Formatting of SQL_REAL data

The ODBC specification requires that real data be represented in 13 bytes; 9 bytes for mantissa, including sign and decimal point, plus 4 bytes for exponent. SQL (on VMS) returns real data in 14 bytes, with 10 bytes in the mantissa. When the ODBC driver truncated this to the correct 13 bytes, the low order digit of the exponent got chopped off, rendering the value incorrect by possibly many orders of magnitude. The correct behavior is to remove the lowest order mantissa digit instead.

Problem has been fixed in version 3.0.0.5

Incorrect conversion of ROWID values

When operating with Oracle Developer/2000 and Rdb v7.0.2 or later, ROWID values were not being delivered to Developer/2000 in a correct format. The ODBC driver was looking for columns with a name of "DBKEY" and did not recognize "ROWID" as a synonym.

Problem has been fixed in version 2.10.18 and 3.0.0.5

Known Software Problems

  1. This release of the Oracle ODBC Driver for Rdb does not support the use of Fetch Ahead when holding cursors. Fetch Ahead is internally disabled when the hold cursors attribute is defined in the Data Source.


  2. The Oracle Rdb ODBC driver does not support the use of ODBC date and timestamp tag literals in a single statement that references columns of both VMS-style and ANSI-style date/time format data types.

    ODBC allows applications to specify date and timestamp literals using tags that vendor-specific ODBC drivers convert to a database-specific format. For example {ts '1996-06-26 20:47:50.350000'} and {d '1996-02-26'}.

    Rdb supports 2 styles of date format: the older VMS-style (DATE VMS data type) format and the newer ANSI-style (DATE ANSI and TIMESTAMP data types) format. However, SQLExecDirect has no way to know whether a particular date/time tag literal is targeted at a VMS format or an ANSI format data type.
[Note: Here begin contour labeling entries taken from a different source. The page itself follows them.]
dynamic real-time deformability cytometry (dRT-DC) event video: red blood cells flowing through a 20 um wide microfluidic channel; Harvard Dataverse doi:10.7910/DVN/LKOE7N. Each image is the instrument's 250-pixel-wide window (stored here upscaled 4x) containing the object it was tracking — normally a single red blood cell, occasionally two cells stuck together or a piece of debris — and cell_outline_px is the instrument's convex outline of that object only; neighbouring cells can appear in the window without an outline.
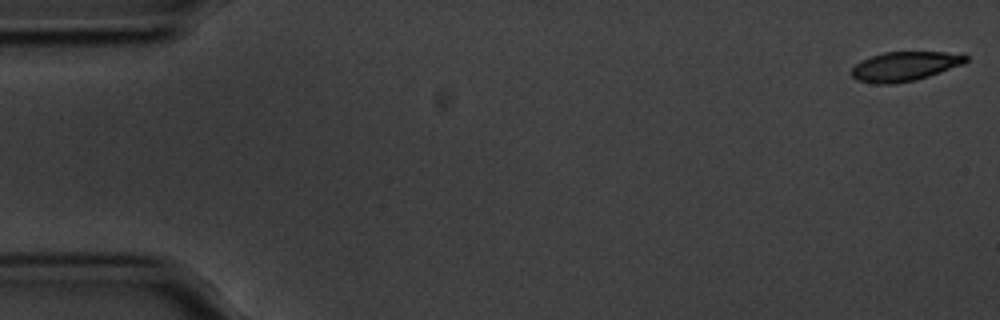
{"species": "common noctule bat (a hibernating species)", "species_latin": "Nyctalus noctula", "temperature_condition": "cold", "stored_images_in_passage": 56, "camera_frame_rate_fps": 3000, "um_per_image_px": 0.085, "animal": {"sex": "male", "body_mass_g": 20.1, "forearm_length_mm": 53.5}, "frame": {"image": 1, "passage_image": 1, "time_ms": 0.0, "image_size_px": [1000, 320], "cell_outline_px": [[968, 60], [964, 64], [916, 80], [892, 84], [876, 84], [856, 80], [848, 72], [856, 64], [872, 56], [884, 52], [944, 52], [968, 56]], "centroid_in_image_um": [76.87, 5.65], "position_along_channel_um": 8.1, "area_um2": 19.48}}
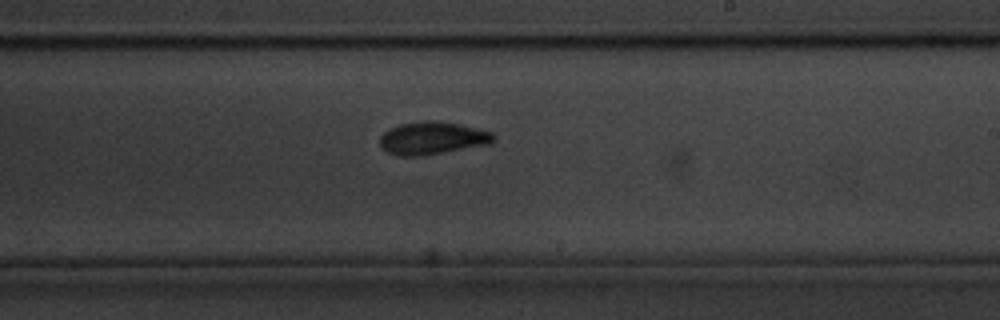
{"frame": {"image": 2, "passage_image": 33, "time_ms": 10.667, "image_size_px": [1000, 320], "cell_outline_px": [[496, 140], [488, 144], [424, 156], [400, 156], [388, 152], [380, 144], [380, 136], [388, 128], [400, 124], [424, 120], [440, 120], [460, 124], [492, 132], [496, 136]], "centroid_in_image_um": [36.76, 11.73], "position_along_channel_um": 252.2, "area_um2": 21.85}}
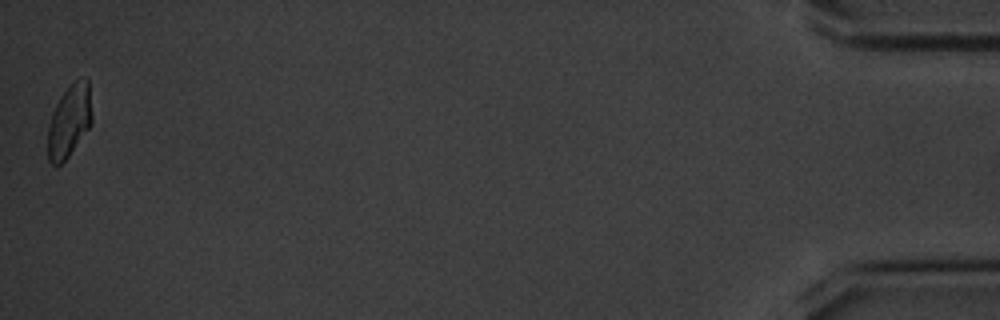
{"frame": {"image": 3, "passage_image": 56, "time_ms": 18.333, "image_size_px": [1000, 320], "cell_outline_px": [[92, 120], [88, 128], [68, 156], [60, 164], [52, 164], [48, 160], [48, 124], [52, 112], [60, 96], [72, 80], [88, 76], [92, 112]], "centroid_in_image_um": [5.89, 10.2], "position_along_channel_um": 429.3, "area_um2": 18.73}, "authors_computed_cell_mechanics": {"area_um2": 20.5768, "velocity_mm_per_s": 3.525, "shape_relaxation_time_tau1_ms": 2.5621, "shape_relaxation_time_tau2_ms": 5.5434, "deformation_change_tau1": 0.0988, "deformation_change_tau2": 0.0732}}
Therefore, to support date/time tag literals, SQLExecDirect first converts the tag literals to the VMS date format and tries to prepare the statement. If the prepare fails, it then converts the tags to the ANSI date format. Because the driver converts all tags to either VMS format or ANSI format, you cannot mix columns of both data types in a single statement.



  3. The ODBC Driver detects "ROWID" or "DBKEY" values by their names. If you rename such a column, as in the statement

      SELECT LAST_NAME, DBKEY AS FOO FROM EMPLOYEES;
    the driver will not recognize that the column is a DBKEY and will not properly present the data for the application.

Network Communications

The Oracle ODBC Driver for Rdb uses the Oracle SQL/Services client (sqsapiw.dll or sqsapi32.dll) for all network communications.
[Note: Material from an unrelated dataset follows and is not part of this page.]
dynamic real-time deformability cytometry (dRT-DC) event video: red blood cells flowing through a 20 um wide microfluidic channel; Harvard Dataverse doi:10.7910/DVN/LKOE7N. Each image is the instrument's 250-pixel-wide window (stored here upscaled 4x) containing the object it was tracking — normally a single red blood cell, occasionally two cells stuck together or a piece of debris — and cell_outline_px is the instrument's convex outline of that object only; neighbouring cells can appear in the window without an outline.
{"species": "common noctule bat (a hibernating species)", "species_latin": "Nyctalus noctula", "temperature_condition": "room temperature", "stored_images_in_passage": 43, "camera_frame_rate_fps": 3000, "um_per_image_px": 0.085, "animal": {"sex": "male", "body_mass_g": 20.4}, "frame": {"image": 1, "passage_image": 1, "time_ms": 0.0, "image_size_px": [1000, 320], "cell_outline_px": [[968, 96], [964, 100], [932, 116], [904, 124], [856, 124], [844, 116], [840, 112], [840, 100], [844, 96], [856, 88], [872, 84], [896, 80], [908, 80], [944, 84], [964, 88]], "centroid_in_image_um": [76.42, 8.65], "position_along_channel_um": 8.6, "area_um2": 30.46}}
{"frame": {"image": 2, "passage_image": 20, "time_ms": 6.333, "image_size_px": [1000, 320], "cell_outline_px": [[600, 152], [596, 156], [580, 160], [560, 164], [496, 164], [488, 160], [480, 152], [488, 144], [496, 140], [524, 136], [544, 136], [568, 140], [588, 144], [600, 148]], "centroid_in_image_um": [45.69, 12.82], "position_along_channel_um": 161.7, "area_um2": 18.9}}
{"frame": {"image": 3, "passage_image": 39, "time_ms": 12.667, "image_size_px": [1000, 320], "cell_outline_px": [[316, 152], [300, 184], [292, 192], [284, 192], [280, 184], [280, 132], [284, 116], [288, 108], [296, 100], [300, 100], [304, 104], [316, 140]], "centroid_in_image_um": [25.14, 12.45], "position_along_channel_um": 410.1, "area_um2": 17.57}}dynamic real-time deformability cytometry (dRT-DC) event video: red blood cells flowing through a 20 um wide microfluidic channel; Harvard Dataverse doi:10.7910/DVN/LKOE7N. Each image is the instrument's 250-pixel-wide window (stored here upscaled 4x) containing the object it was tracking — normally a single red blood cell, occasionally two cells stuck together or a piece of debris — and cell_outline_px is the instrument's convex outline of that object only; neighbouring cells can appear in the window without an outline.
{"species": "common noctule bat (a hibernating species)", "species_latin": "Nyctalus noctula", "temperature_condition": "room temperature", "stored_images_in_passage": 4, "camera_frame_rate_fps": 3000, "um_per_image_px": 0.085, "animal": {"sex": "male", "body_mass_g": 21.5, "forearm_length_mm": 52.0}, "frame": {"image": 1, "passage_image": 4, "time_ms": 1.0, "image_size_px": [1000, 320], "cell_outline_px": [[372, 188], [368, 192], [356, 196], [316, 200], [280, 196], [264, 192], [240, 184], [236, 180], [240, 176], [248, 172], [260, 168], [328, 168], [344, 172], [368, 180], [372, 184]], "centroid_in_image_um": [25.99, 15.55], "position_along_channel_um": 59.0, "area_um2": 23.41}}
The sqsapiw.ini or sqsapi32.ini file contains optional configuration information that overrides previously set parameters. The following parameters can be overridden when set in the sqsapiw.ini or sqsapi32.ini file:

  • Transport type as set using the ODBC Administrator

  • Client logging as set in the Oracle ODBC Driver for Rdb section of the win.ini or rdbodbc.ini file.
The contents of the sqsapiw.ini or sqsapi32.ini file are commented out. If you wish to use either .ini file, you must remove the semi-colons (;) in the leftmost column of lines with no adjacent space and specify values for parameters you wish to change.